(Texte fourni):
'''

« La
solution de nos problèmes économiques... une union douanière, un marché
libre, un système bancaire et des taux de change stables en Europe,
vers une union monétaire européenne. » Herman Goering, juillet 1940
C’est
selon moi [ ingirumimus ] un ouvrage que tous les « gens de gauche » qui sont axés dans
la lutte antifasciste et qui voient dans le FN le danger le plus
immédiat devraient lire d’urgence, ils verraient que le fascisme n’est
pas où on croit qu’il gîte et que l’ennemi principal n’est pas forcément
le Front National[1]. La priorité avant de pouvoir faire de la politique, c’est de sortir de l’Union européenne et bien sûr de l’euro.

'''

(Données fournies):
'''

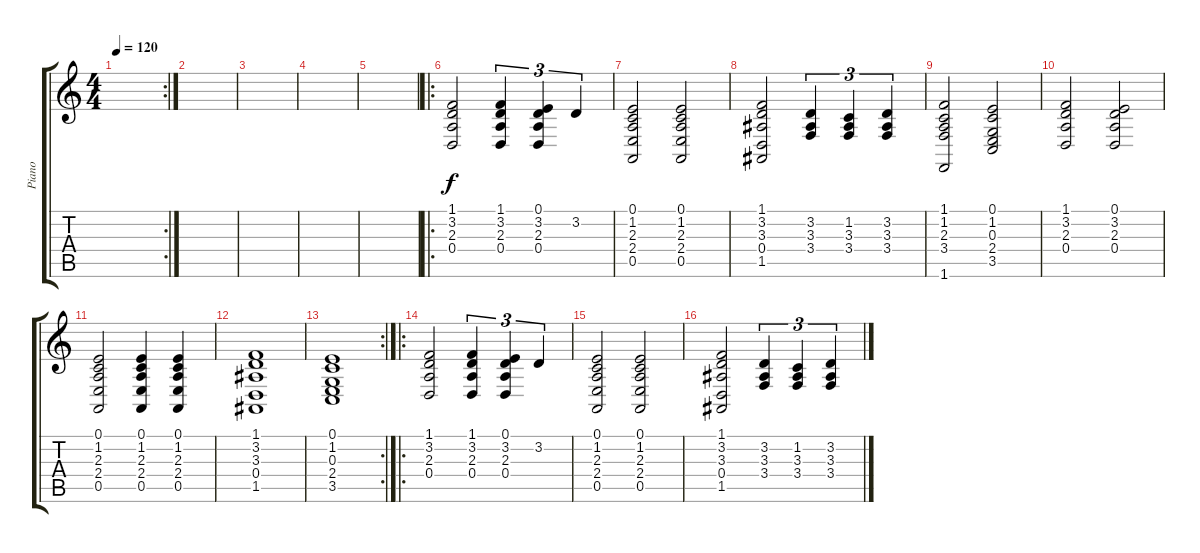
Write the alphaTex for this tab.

'''

(Tâches demandées):
A. Indiquez la date à laquelle le texte fourni rattache la citation d'Herman Goering.
B. Résumez le texte fourni en deux phrases.
Les données forment un ensemble distinct du texte fourni.

(Résultats par tâche):
A. Juillet 1940.

B. Le texte s'ouvre sur une citation attribuée à Herman Goering en juillet 1940, qui voit la solution des problèmes économiques dans une union douanière, un marché libre, un système bancaire et des taux de change stables en Europe, vers une union monétaire européenne. L'auteur recommande ensuite un ouvrage aux gens de gauche engagés dans la lutte antifasciste qui voient dans le FN le danger le plus immédiat, affirme que le fascisme n'est pas là où on le croit et fait de la sortie de l'Union européenne et de l'euro la priorité.